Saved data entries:
--------------------------------

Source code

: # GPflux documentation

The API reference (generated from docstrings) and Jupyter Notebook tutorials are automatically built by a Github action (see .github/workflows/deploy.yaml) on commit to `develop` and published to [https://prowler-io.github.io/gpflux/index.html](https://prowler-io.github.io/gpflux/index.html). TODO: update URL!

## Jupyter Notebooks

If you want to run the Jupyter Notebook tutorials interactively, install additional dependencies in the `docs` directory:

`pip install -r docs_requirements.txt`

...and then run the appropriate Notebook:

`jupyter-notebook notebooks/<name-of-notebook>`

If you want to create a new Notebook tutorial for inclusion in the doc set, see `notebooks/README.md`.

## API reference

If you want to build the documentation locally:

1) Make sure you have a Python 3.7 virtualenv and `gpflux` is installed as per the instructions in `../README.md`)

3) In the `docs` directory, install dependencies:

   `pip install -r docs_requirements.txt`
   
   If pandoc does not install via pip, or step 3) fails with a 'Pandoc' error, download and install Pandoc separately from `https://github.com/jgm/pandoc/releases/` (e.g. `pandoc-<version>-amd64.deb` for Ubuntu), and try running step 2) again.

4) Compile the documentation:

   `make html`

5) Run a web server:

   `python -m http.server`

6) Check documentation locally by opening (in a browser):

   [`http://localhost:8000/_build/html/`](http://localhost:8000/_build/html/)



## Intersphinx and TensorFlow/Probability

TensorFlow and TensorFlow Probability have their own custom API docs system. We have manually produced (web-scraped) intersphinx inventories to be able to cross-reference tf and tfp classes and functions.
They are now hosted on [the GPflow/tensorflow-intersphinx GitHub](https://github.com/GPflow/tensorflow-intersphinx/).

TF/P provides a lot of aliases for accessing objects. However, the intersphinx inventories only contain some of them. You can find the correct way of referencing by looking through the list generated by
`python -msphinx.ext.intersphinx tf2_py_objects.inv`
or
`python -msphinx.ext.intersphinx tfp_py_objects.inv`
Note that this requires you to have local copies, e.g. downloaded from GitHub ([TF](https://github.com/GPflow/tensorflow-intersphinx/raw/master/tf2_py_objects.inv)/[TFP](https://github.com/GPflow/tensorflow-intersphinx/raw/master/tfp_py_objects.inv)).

--------------------------------

* Job *
Print each entry exactly as it was written.

* Reply to the exercise *
Source code

: # GPflux documentation

The API reference (generated from docstrings) and Jupyter Notebook tutorials are automatically built by a Github action (see .github/workflows/deploy.yaml) on commit to `develop` and published to [https://prowler-io.github.io/gpflux/index.html](https://prowler-io.github.io/gpflux/index.html). TODO: update URL!

## Jupyter Notebooks

If you want to run the Jupyter Notebook tutorials interactively, install additional dependencies in the `docs` directory:

`pip install -r docs_requirements.txt`

...and then run the appropriate Notebook:

`jupyter-notebook notebooks/<name-of-notebook>`

If you want to create a new Notebook tutorial for inclusion in the doc set, see `notebooks/README.md`.

## API reference

If you want to build the documentation locally:

1) Make sure you have a Python 3.7 virtualenv and `gpflux` is installed as per the instructions in `../README.md`)

3) In the `docs` directory, install dependencies:

   `pip install -r docs_requirements.txt`
   
   If pandoc does not install via pip, or step 3) fails with a 'Pandoc' error, download and install Pandoc separately from `https://github.com/jgm/pandoc/releases/` (e.g. `pandoc-<version>-amd64.deb` for Ubuntu), and try running step 2) again.

4) Compile the documentation:

   `make html`

5) Run a web server:

   `python -m http.server`

6) Check documentation locally by opening (in a browser):

   [`http://localhost:8000/_build/html/`](http://localhost:8000/_build/html/)



## Intersphinx and TensorFlow/Probability

TensorFlow and TensorFlow Probability have their own custom API docs system. We have manually produced (web-scraped) intersphinx inventories to be able to cross-reference tf and tfp classes and functions.
They are now hosted on [the GPflow/tensorflow-intersphinx GitHub](https://github.com/GPflow/tensorflow-intersphinx/).

TF/P provides a lot of aliases for accessing objects. However, the intersphinx inventories only contain some of them. You can find the correct way of referencing by looking through the list generated by
`python -msphinx.ext.intersphinx tf2_py_objects.inv`
or
`python -msphinx.ext.intersphinx tfp_py_objects.inv`
Note that this requires you to have local copies, e.g. downloaded from GitHub ([TF](https://github.com/GPflow/tensorflow-intersphinx/raw/master/tf2_py_objects.inv)/[TFP](https://github.com/GPflow/tensorflow-intersphinx/raw/master/tfp_py_objects.inv)).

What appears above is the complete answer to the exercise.